Cette opération est suivie de près par le général d’armée, ministre délégué auprès du ministre de la Défense nationale, à travers la Direction des industries militaires.
Le plan de renouvellement du parc national de transport public de voyageurs commence à se concrétiser. Une première cargaison de 335 bus neufs est arrivée, hier, au port d’Alger, sur un total de 6.800 unités devant être importées depuis la Chine et l’Allemagne.
Cette opération s’inscrit dans le cadre du programme présidentiel d’importation de 10.000 bus neufs, destiné à moderniser la flotte nationale de transport. Elle est supervisée de près par le général d’armée, ministre délégué auprès du ministre de la Défense nationale, à travers la Direction des industries militaires, qui supervise notamment l’Entreprise de développement industriel et de véhicules (EDIV, ex-SNVI), l’une des trois entreprises bénéficiant d’une licence d’importation.
Selon les autorités, la réception des bus restants se poursuivra dans les prochains jours, «selon le même programme», afin de permettre une mise en service progressive de ces nouveaux moyens de transport.
Un renouvellement imposé par l’urgence
Cette décision fait suite au tragique accident de l’ouedEl Harrach, qui a révélé de graves défaillances dans le secteur des transports. Le président de la République avait alors ordonné le retrait immédiat des bus de plus de 30 ans du parc national, ainsi que l’importation urgente de 10.000 bus neufs.
Lors d’une réunion gouvernementale tenue le 26 août 2025, présidée par le Premier ministre SifiGhrieb, une feuille de route avait été adoptée. Celle-ci prévoit le remplacement de l’ensemble des bus en service depuis plus de 30 ans etde la moitié des véhicules âgés de 25 à 30 ans. Le reste du parc devrait être renouvelé progressivement, notamment via les capacités de production nationales.
En septembre, le ministre de l’Intérieur et des Transports, Saïd Sayoud, avait précisé que 4 680 bus importés seraient destinés à remplacer ceux de plus de 30 ans, tandis que 5 320 autres seraient affectés au renouvellement partiel des bus âgés de 20 à 30 ans.

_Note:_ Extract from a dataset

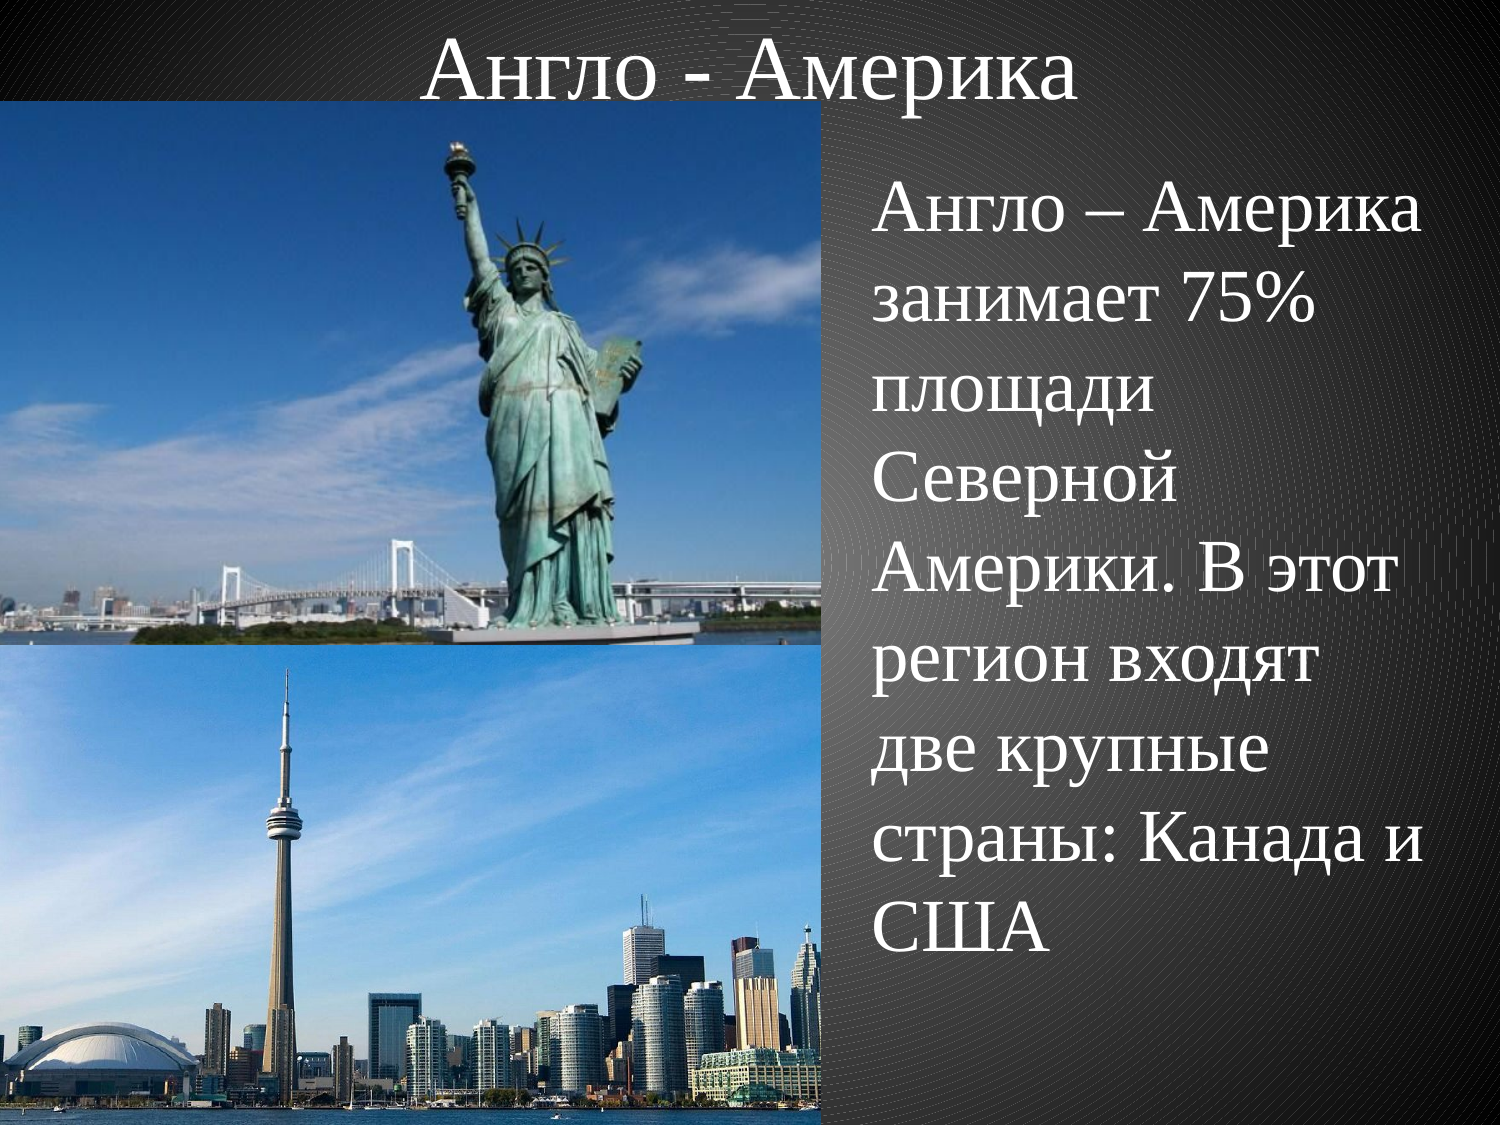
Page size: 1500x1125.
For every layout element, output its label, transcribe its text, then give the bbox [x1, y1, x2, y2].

Vers une structuration durable du secteur
Au-delà de l’importation, l’Exécutif affiche une volonté de réorganiser le secteur sur le long terme. La référence aux «capacités de production nationales» traduit l’intention de relancer les unités industrielles locales, parfois à l’arrêt ou sous-exploitées, et de renforcer la production nationale, notamment via Sonacome et les unités du ministère de la Défense.
Dans cette optique, des mesures d’accompagnement ont été décidées : incitations fiscales et douanières pour l’acquisition de bus neufs ou âgés de moins de cinq ans, et encouragement à la fabrication locale afin de soutenir l’économie nationale.
Sur le plan opérationnel, des commissions mixtes seront mises en place au niveau des wilayas. Composées de représentants des différents acteurs, elles devront inspecter les bus sur le terrain (structure, état intérieur, sièges, sécurité) et autoriser la circulation uniquement après validation officielle.
Des bus made in Algeria en perspective
Outre les bus déjà produits localement par la SNVI, plusieurs opérateurs ont manifesté leur intention d’investir dans la fabrication de bus en Algérie.
Un accord a été signé en décembre dernier entre la Société algérienne de fabrication de véhicules utilitaires et industriels (SFVUI), filiale du groupe Ferrovial, et le constructeur biélorusse Minsk Automobile Plant (MAZ). Il prévoit la création d’une unité de production de bus à Oued El Bardi, dans la wilaya de Bouira.
En octobre 2025, le Premier ministre SifiGhrieb a inauguré, à Chlef, une unité de fabrication de bus, camions et pièces détachées au sein de l’usine PENG-PU, à Oum Drou.
Enfin, en mars de la même année, des représentants de la société Austroid Corporation, détentrice de la marque américaine ENC, ont réaffirmé leur engagement à concrétiser un projet industriel en Algérie, en phase avec la politique de l’État.